» What the task asks: Your answer must be a single number: the count of lines in the entries below that hold "cinese".

____________

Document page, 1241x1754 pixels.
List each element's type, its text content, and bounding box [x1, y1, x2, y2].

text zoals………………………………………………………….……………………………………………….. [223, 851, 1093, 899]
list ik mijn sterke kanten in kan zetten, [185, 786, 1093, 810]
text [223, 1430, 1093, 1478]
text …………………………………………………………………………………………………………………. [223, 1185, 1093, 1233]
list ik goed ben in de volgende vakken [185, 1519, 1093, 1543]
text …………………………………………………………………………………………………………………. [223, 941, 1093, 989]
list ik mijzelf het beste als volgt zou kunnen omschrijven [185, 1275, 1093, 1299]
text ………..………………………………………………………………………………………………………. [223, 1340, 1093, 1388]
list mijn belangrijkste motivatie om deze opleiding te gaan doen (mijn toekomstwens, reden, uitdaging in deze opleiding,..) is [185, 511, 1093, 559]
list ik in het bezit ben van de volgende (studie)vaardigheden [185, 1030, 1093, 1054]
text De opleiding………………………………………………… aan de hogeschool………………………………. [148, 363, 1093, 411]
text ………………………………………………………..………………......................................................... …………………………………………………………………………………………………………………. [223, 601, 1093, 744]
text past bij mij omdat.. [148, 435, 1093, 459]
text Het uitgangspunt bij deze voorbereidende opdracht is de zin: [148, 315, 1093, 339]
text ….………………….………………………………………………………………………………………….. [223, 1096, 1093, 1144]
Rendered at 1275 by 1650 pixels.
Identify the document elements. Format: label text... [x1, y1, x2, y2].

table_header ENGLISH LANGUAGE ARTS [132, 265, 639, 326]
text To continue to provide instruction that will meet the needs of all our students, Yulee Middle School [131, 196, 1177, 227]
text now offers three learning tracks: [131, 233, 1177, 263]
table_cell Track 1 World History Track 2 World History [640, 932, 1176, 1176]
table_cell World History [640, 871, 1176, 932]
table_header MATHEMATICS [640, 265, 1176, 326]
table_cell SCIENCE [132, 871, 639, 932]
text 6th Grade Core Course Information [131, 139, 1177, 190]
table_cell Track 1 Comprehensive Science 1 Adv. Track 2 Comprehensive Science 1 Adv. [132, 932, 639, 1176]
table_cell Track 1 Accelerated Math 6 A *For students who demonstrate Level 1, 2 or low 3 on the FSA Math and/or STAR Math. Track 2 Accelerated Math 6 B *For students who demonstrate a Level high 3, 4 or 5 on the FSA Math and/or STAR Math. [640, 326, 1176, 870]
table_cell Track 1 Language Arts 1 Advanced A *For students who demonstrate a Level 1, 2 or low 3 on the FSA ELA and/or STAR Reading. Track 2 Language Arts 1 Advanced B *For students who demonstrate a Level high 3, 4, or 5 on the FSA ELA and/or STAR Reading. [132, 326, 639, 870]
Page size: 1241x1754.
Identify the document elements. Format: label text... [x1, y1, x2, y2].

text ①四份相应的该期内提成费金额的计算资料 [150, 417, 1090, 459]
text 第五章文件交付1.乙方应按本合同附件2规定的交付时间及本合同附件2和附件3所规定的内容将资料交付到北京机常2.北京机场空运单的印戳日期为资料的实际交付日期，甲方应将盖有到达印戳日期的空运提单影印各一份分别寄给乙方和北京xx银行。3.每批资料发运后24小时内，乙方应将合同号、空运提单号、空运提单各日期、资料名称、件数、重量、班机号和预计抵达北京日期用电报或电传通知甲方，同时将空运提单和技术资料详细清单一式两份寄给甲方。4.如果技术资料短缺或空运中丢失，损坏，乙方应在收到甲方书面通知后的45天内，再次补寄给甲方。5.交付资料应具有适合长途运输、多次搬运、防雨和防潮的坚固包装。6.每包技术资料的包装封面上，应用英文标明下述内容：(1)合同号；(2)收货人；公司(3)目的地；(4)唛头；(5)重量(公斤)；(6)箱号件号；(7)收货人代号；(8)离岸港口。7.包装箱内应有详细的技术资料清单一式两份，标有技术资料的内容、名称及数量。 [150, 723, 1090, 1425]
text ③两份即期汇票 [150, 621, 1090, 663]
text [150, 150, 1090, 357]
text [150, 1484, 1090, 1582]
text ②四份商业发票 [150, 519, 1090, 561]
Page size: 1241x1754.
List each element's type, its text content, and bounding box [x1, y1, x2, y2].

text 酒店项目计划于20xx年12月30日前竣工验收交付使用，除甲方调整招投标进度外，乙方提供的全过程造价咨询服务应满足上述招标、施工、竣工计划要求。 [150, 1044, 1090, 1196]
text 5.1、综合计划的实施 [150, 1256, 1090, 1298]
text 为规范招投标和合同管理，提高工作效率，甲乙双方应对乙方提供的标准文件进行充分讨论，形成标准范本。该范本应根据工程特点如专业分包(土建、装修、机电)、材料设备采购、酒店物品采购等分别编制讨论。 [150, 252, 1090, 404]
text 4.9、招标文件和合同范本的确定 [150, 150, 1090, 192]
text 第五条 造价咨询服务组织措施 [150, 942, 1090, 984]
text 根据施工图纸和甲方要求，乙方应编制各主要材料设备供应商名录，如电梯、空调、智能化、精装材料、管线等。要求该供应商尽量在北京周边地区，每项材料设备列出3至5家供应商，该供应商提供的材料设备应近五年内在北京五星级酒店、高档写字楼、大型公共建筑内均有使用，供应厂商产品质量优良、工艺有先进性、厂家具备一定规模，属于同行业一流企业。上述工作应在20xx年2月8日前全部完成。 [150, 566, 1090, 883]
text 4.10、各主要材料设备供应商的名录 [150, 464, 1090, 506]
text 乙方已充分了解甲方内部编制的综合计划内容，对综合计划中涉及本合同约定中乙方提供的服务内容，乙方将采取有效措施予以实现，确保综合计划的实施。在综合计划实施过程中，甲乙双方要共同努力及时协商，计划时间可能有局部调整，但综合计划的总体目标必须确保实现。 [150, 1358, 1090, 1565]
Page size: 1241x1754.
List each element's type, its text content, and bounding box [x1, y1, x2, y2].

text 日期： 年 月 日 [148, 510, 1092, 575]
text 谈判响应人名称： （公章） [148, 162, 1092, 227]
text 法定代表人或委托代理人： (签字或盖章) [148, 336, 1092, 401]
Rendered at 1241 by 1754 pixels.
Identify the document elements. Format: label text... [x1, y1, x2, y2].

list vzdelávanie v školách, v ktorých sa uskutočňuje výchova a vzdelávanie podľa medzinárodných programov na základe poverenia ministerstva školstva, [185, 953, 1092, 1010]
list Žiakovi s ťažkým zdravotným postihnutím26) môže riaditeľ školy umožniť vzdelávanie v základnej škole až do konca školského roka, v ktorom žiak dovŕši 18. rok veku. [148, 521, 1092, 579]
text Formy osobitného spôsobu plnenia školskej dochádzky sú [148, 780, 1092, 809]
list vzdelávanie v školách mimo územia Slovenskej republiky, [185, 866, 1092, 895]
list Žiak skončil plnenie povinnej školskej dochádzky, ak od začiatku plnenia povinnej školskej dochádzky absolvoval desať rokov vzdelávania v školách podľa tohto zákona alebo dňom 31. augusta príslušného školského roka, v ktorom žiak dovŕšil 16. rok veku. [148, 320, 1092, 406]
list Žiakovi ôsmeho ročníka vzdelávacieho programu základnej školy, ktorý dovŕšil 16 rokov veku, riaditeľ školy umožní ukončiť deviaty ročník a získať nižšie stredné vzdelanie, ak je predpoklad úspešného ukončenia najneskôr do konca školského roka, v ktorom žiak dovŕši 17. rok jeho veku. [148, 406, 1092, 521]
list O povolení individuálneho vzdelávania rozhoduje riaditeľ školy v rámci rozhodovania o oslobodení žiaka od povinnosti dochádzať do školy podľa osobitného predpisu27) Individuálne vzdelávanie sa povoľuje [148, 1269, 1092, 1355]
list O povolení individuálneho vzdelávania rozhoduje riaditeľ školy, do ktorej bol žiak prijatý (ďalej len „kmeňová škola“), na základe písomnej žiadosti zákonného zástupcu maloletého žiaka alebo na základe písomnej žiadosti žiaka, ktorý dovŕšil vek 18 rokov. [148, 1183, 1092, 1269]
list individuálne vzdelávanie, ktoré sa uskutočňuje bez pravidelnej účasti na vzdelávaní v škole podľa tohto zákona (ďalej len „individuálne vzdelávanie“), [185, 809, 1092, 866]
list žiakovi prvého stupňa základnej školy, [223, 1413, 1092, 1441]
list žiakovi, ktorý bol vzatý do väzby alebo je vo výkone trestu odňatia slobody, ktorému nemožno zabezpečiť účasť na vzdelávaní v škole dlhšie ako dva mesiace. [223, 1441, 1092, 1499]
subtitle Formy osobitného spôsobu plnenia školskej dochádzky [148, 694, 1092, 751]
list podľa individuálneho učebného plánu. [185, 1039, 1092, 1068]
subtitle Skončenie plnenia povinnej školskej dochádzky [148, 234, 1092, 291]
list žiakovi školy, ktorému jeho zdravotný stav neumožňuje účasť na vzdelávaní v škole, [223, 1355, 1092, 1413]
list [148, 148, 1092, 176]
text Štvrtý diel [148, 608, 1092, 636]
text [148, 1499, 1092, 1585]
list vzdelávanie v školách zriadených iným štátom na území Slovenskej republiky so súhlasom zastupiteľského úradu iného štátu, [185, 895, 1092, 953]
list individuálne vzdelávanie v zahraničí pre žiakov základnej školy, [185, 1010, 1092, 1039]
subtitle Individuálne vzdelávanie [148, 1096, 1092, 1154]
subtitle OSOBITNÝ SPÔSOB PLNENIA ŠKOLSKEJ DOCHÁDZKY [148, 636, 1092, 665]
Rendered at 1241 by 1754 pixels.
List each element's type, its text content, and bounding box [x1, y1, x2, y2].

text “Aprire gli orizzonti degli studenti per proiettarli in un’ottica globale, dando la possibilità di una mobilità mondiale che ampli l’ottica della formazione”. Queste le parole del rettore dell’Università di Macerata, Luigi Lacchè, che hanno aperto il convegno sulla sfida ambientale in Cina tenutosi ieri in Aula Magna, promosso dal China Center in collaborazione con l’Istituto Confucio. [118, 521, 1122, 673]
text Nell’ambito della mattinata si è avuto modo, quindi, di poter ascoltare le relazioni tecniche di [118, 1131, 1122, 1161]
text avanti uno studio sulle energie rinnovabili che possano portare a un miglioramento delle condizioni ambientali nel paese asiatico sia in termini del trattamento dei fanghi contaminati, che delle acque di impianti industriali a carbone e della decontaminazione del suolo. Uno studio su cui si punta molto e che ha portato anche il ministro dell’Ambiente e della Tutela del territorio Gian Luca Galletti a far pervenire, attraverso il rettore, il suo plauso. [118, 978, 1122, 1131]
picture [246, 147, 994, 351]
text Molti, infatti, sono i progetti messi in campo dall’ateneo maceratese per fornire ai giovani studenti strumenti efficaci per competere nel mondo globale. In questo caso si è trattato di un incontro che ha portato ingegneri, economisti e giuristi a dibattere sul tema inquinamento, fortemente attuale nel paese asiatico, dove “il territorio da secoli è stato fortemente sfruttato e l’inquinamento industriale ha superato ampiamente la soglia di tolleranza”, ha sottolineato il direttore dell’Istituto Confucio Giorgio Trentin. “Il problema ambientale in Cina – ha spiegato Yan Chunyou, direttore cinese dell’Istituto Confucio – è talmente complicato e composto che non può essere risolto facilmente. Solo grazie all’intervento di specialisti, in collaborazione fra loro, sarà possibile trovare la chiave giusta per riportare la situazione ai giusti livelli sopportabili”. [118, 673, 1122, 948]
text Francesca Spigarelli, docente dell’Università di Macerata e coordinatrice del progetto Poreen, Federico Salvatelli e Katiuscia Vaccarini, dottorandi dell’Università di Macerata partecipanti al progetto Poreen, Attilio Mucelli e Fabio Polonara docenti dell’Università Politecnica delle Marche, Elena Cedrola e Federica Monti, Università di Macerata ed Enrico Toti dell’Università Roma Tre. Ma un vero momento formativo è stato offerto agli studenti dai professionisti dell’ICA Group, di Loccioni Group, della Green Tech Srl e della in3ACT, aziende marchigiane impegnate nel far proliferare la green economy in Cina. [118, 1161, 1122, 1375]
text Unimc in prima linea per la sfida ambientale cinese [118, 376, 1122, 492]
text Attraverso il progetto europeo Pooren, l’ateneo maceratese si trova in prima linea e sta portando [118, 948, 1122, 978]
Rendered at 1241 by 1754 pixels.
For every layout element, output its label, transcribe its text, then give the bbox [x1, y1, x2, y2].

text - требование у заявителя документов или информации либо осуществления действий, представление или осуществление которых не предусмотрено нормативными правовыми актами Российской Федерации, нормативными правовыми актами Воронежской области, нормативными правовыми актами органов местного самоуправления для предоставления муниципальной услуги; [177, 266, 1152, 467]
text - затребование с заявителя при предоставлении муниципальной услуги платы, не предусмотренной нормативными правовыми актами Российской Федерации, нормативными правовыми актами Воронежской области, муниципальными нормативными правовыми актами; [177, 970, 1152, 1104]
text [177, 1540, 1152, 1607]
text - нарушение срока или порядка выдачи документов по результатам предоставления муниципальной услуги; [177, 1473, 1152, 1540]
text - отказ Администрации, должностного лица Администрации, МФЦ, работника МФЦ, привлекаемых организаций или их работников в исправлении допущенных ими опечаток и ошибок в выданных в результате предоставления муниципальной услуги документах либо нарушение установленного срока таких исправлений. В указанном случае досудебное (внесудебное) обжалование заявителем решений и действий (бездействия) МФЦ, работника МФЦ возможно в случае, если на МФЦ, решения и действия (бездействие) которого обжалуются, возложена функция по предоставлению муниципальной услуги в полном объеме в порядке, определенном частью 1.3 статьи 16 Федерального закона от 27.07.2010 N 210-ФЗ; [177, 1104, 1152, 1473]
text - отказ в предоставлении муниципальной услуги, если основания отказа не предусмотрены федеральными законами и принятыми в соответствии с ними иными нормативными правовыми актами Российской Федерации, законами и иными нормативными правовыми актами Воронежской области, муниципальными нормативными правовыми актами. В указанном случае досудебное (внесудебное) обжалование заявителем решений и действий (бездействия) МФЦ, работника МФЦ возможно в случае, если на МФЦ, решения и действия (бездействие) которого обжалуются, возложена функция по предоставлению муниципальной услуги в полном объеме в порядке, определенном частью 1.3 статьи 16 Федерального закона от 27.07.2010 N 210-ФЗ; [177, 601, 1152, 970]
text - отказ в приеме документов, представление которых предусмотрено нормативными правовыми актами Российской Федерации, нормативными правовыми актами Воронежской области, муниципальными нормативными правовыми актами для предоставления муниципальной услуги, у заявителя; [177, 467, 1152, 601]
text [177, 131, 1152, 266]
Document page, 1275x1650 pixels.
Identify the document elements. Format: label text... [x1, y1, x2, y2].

____________

» Task solution: 2